Connu auparavant pour Brightburn et Nightbooks, le cinéaste David Yarovesky replonge dans l’enfermement avec Locked. Il renouvelle le huis clos du cinéma contemporain, en actualisant un récit argentin, 4×4 (2019), dans une version américaine plus nerveuse.

Yarovesky assure une continuité thématique entre ses œuvres : l’étudiant devenu créateur d’horreur reste fasciné par le piège — ici, mécanique — architecturé autour de claustrophobie et contrôle. Il s’inspire de classiques comme Phone Booth ou le cinéma seventies forçant le spectateur à ressentir l’angoisse matérielle .

Ce qui distingue Locked, c’est sa capacité à concentrer toute sa tension dans un habitacle, sans façade spectaculaire. L’effet immersif tient à trois axes : un acteur principal convaincant, une voix menaçante hors‑champ, et une voiture dont chaque fonctionnalité devient outil de domination. Malgré son calibrage en 95 minutes, le film évite l’étirement inutile — même si certains jugent qu’il patine avant le climax.

Le tournage : un acteur incarcéré et une voiture transfigurée

Le tournage, mené en novembre–décembre 2023 à Vancouver et dans les studios Burnaby, a transformé une Land Rover relookée en Dolus, SUV‑piège pour l’histoire. L’équipe d’Accessoires et Décors a organisé un challenge technique pour doter l’habitacle de caméras, brouilleur, climatisation inversée, et micros cachés.

Pour Bill Skarsgård, le tournage fut une véritable épreuve. Enfermé dans un véritable volume limité pendant les 19 jours de tournage, il subit des effets comme chaleur extrême, froid, électrocution simulée, faim, soif. Des conditions évoquées dans une interview à Entertainment Weekly :

« Ce fut un parcours vraiment tortueux […] je devais figurer la faim, l’angoisse, la confusion, tout en étant seul face à la caméra »

Le réalisateur David Yarovesky a privilégié cette captation intense, filmant souvent près des joues de Skarsgård, accentuant la claustrophobie et l’intensité de l’épreuve psychologique.

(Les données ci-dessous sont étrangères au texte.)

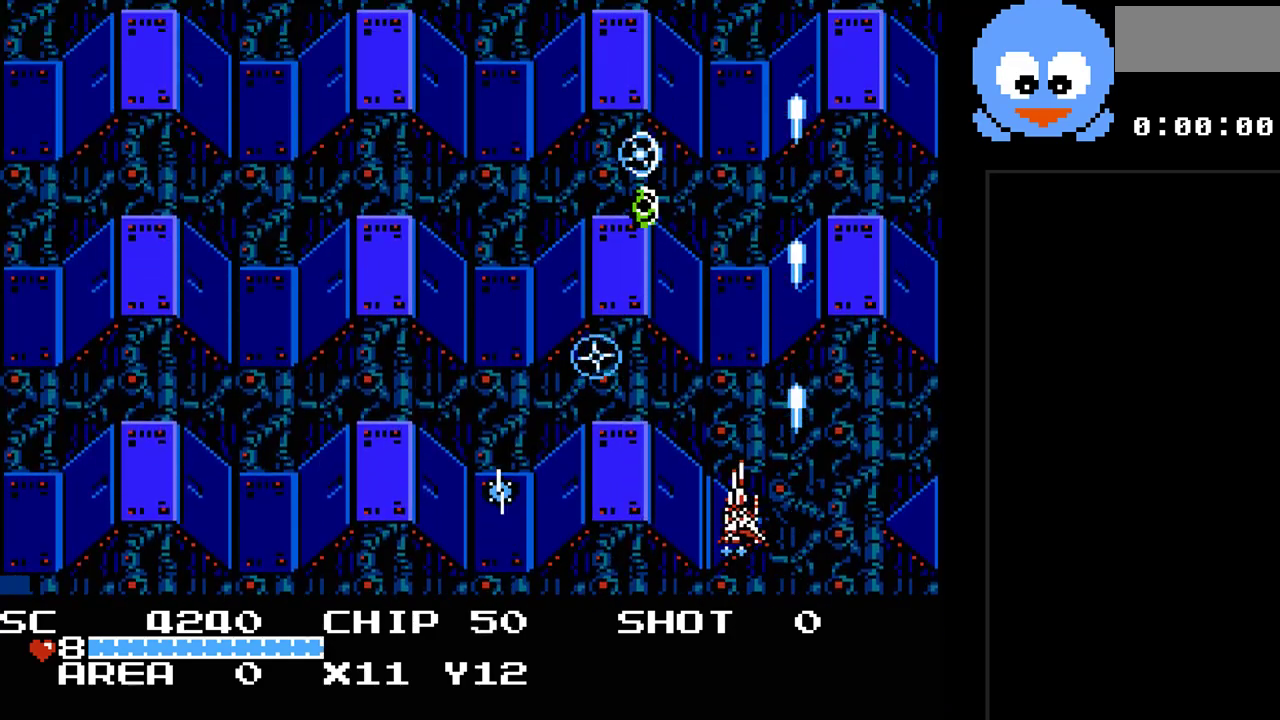
{"buttons": ["Y", "DPAD_RIGHT"], "events": [[50, "DPAD_UP", "up"], [183, "DPAD_DOWN", "down"], [400, "DPAD_RIGHT", "down"], [467, "DPAD_DOWN", "up"]]}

Enfin, Anthony Hopkins enregistre ses répliques en postproduction ; Skarsgård les reçoit via oreillette, renouant seulement avec lui lors d’une scène finale improvisée, tournée en face à face.

Une idée américaine, un film industriel : innovation ou recyclage ?

Locked est une adaptation d’un film argentin qui avait marqué par sa simplicité narrative et son intensité (4×4, 2019). Yarovesky affirme vouloir plus qu’un remake : « raconter quelque chose de différent », à la manière de The Fly ou The Thing . Visuellement, l’enfermement devient métaphore de la punition techno-vigilante dans les sociétés riches. Techniquement, la voiture prend vie : portes qui claquent seules, variations extrêmes de température, brouillage, caméra… autant de procédés ciné‑thématiques transformés en instruments dramatiques.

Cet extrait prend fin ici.